Job - Rewrite the listing below with "wine bottles" swapped for "glass bottles" everywhere it appears, leaving all other text unchanged and omitting the pictures.

The input -

::::::::

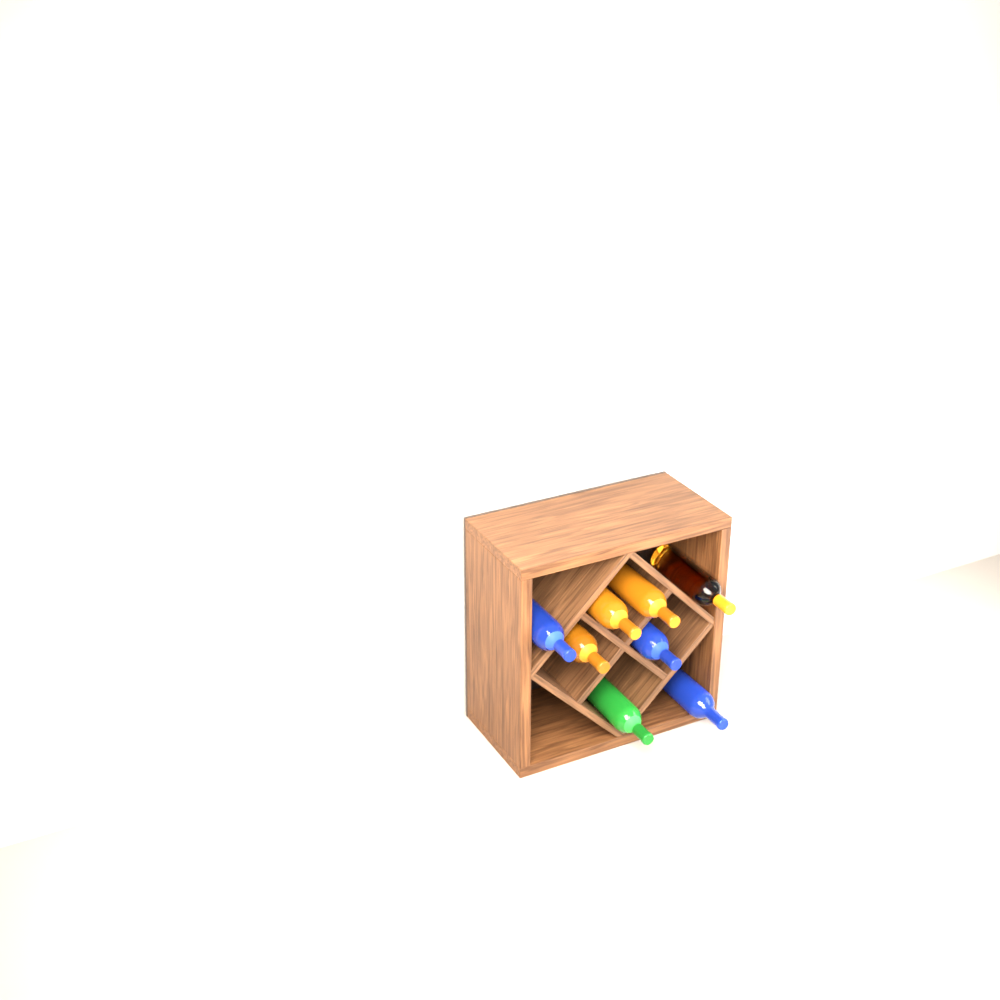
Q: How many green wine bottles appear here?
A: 1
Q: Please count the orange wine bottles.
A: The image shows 4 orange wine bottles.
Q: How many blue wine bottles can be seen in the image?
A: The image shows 3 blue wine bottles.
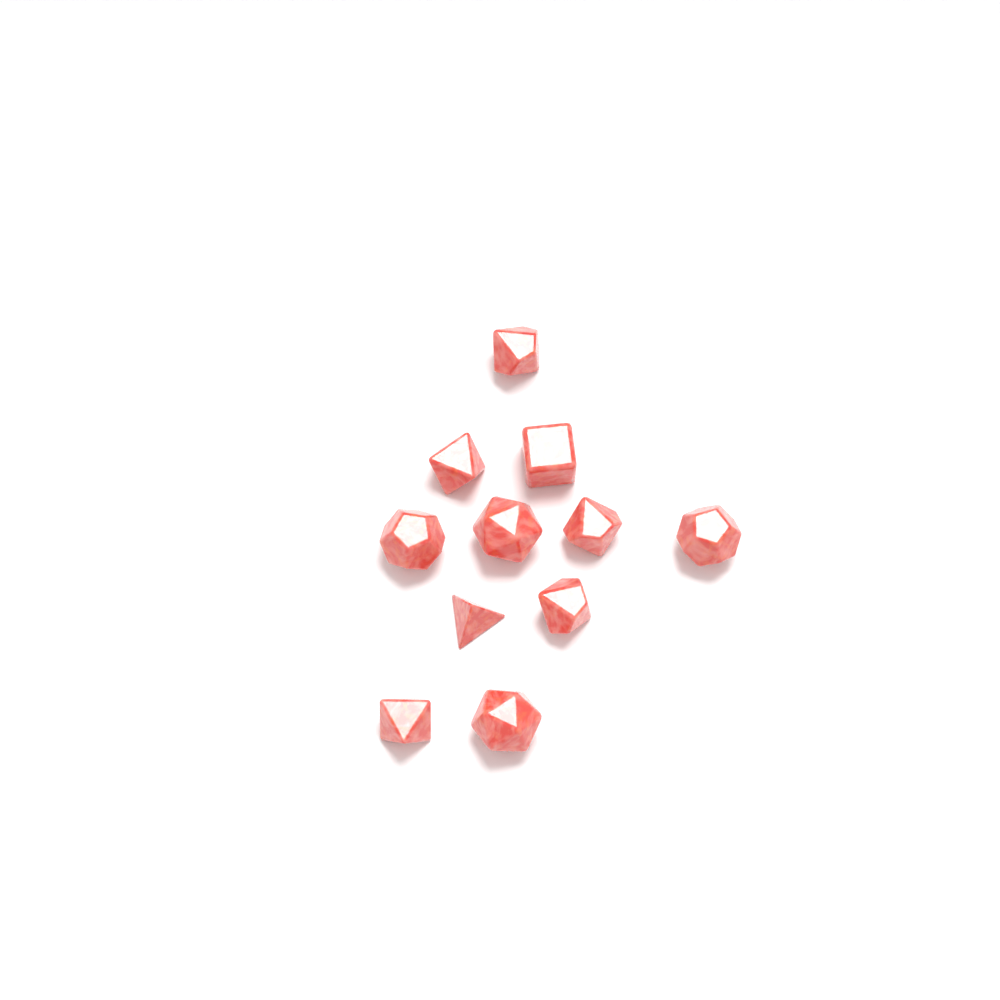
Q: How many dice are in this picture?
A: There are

::::::::

Expected output -
Q: How many green glass bottles appear here?
A: 1
Q: Please count the orange glass bottles.
A: The image shows 4 orange glass bottles.
Q: How many blue glass bottles can be seen in the image?
A: The image shows 3 blue glass bottles.
Q: How many dice are in this picture?
A: There are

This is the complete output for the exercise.